Trois failles de sécurité majeures sur les réseaux 4G et 5G ont été mises en évidence par des universitaires américains. Celles-ci permettraient notamment aux hackers d’intercepter facilement des appels et de localiser un téléphone. Explications.

 

Des failles de sécurité qui permettent aux hackers de localiser votre téléphone…

Un groupe de chercheurs des Universités de Purdue et de l’Iowa (États-Unis) vient de publier un rapport particulièrement inquiétant dans lequel il démontre que les réseaux téléphoniques 4G et 5G (dont le déploiement est prévu pour 2020 en France) n’offrent pas un niveau de sécurité suffisant à leurs utilisateurs. Les universitaires ont, en effet, repéré trois failles de sécurité majeures dans les protocoles de ces réseaux pouvant être exploitées facilement par les pirates avec du matériel peu onéreux et facilement accessible.

Les réseaux 4G et 5G utilisent un protocole qui va notifier un appareil avant de recevoir un appel ou un message. Baptisée « ToRPEDO », cette première faille de sécurité va permettre aux hackers de tirer profit de ce signal pour localiser le téléphone de la victime sans que cette dernière ne se doute de quoi que ce soit. Les pirates seront ainsi à même de connaître l’endroit où la personne se trouve en interceptant le message radio émis par son mobile, après avoir passé plusieurs appels n’ayant pas abouti dans un laps de temps réduit.

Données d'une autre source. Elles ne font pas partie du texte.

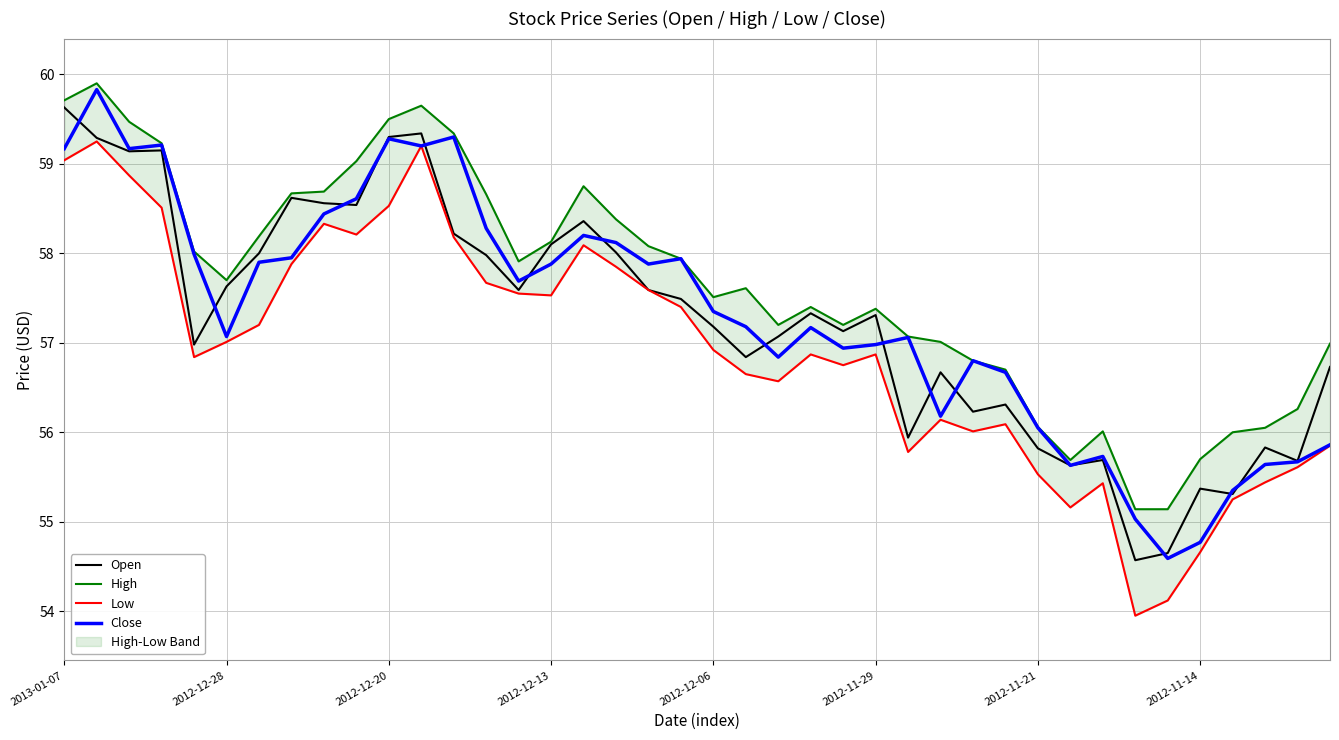

Reading left to right, what are all the values shown in this chart?

Open: 59.6	59.3	59.1	59.1	57.0	57.6	58.0	58.6	58.6	58.5	59.3	59.3	58.2	58.0	57.6	58.1	58.4	58.0	57.6	57.5	57.2	56.8	57.1	57.3	57.1	57.3	55.9	56.7	56.2	56.3	55.8	55.6	55.7	54.6	54.6	55.4	55.3	55.8	55.7	56.7
High: 59.7	59.9	59.5	59.2	58.0	57.7	58.2	58.7	58.7	59.0	59.5	59.6	59.3	58.7	57.9	58.1	58.8	58.4	58.1	57.9	57.5	57.6	57.2	57.4	57.2	57.4	57.1	57.0	56.8	56.7	56.1	55.7	56.0	55.1	55.1	55.7	56.0	56.0	56.3	57.0
Low: 59.0	59.2	58.9	58.5	56.8	57.0	57.2	57.9	58.3	58.2	58.5	59.2	58.2	57.7	57.5	57.5	58.1	57.9	57.6	57.4	56.9	56.6	56.6	56.9	56.8	56.9	55.8	56.1	56.0	56.1	55.5	55.2	55.4	54.0	54.1	54.7	55.2	55.4	55.6	55.9
Close: 59.2	59.8	59.2	59.2	58.0	57.1	57.9	58.0	58.4	58.6	59.3	59.2	59.3	58.3	57.7	57.9	58.2	58.1	57.9	57.9	57.4	57.2	56.8	57.2	56.9	57.0	57.1	56.2	56.8	56.7	56.0	55.6	55.7	55.0	54.6	54.8	55.4	55.6	55.7	55.9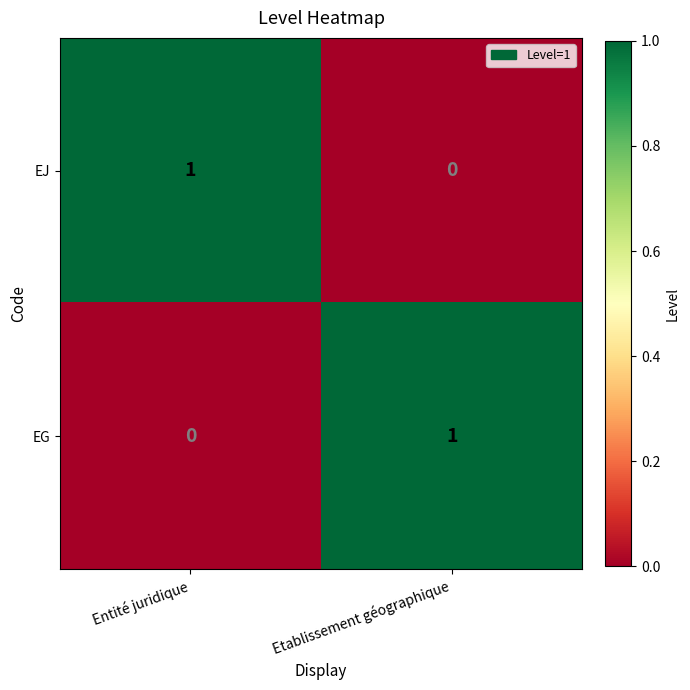

At which label is EG closest to 0?

Entité juridique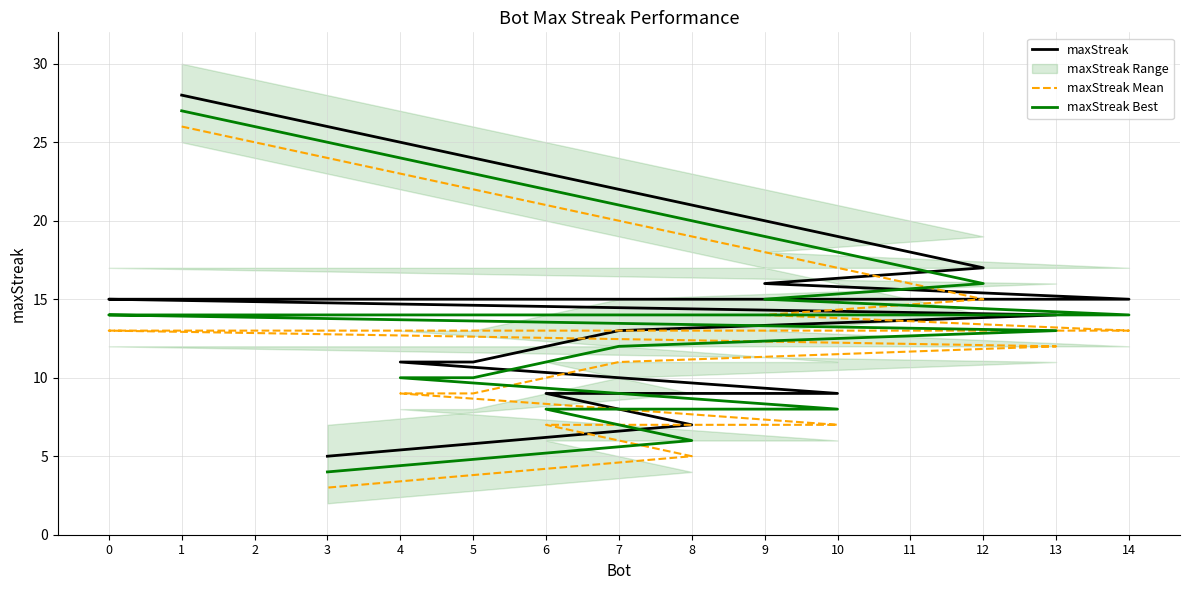

True or false: maxStreak and maxStreak Mean cross at least once.

False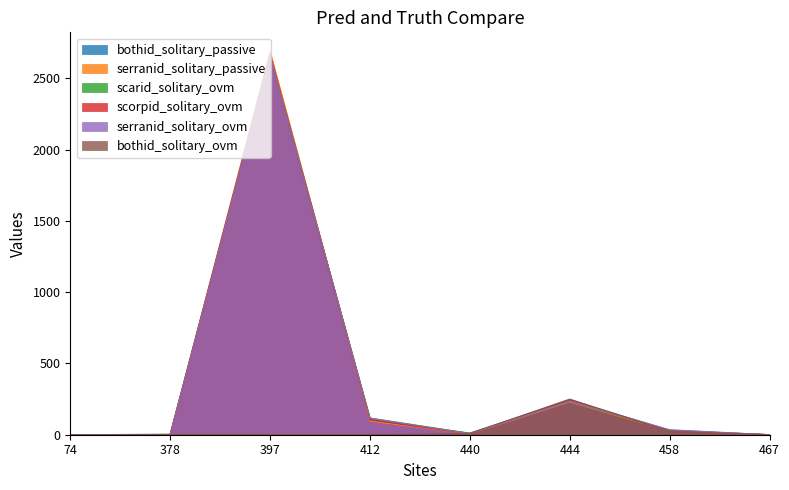

How many lines are shown in the chart?

6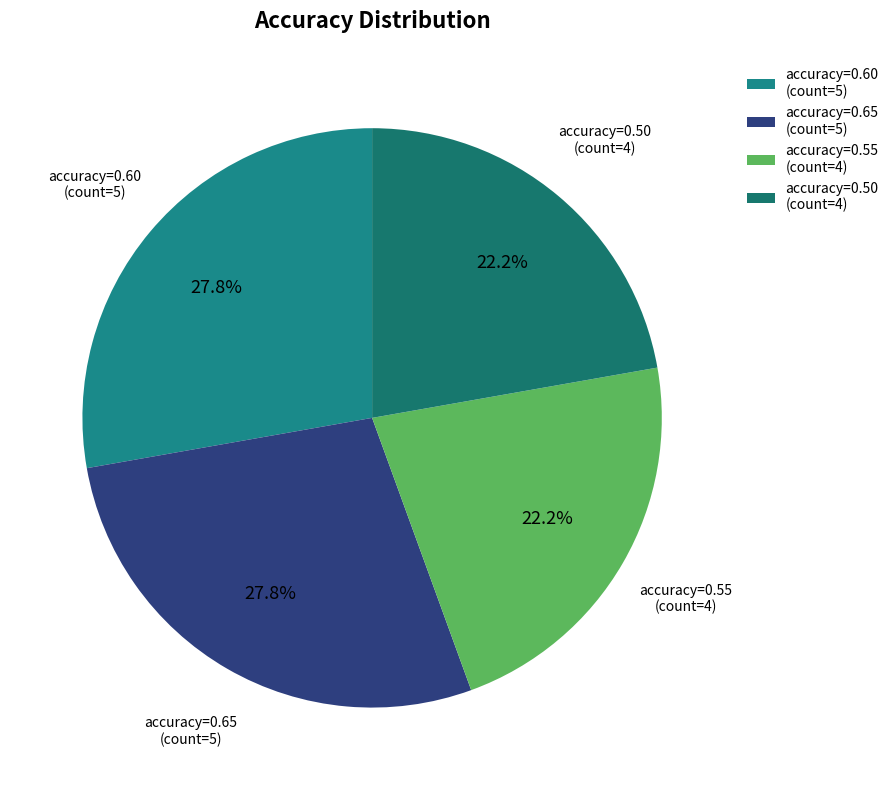

Do accuracy=0.65 (count=5) and accuracy=0.60 (count=5) together represent more than half of the pie?

Yes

Selon les chercheurs, seul un équipement radio basique (coûtant aux alentours de 200 euros) serait nécessaire pour réaliser ces « prouesses ».

 

… et d’intercepter vos communications

Appelée « Piercer », la seconde faille va quant à elle permettre aux hackers de connaître l’IMSI de l’utilisateur (un numéro unique stocké dans la carte SIM de son téléphone dont il n’a pas connaissance), qui permet à un réseau mobile d’identifier un usager à l’internationale. Enfin, la troisième et dernière faille, connue sous le nom « d’IMSI-Cracking », va permettre au pirate de faire sauter le cryptage des numéros IMSI sur les réseaux 4 et 5G, afin d’intercepter les communications.

À l’heure du déploiement massif de la 5G, la GSM Association (GSMA), qui regroupe les principaux opérateurs de téléphonie mobile, n’a pas encore réagi à ce rapport particulièrement inquiétant, et rien n’indique que les failles de sécurité pointées du doigt par les chercheurs seront corrigées prochainement. Pour certains, il est même probable que ces dernières soient connues de longue date des opérateurs, et exploitées par les services de renseignements dans le cadre de missions d’espionnage.

Comme l’a précisé Syed Rafiul Hussain, auteur principal du rapport : « Toute personne connaissant les protocoles de radiomessagerie cellulaire pourrait mener ce type d’attaque ».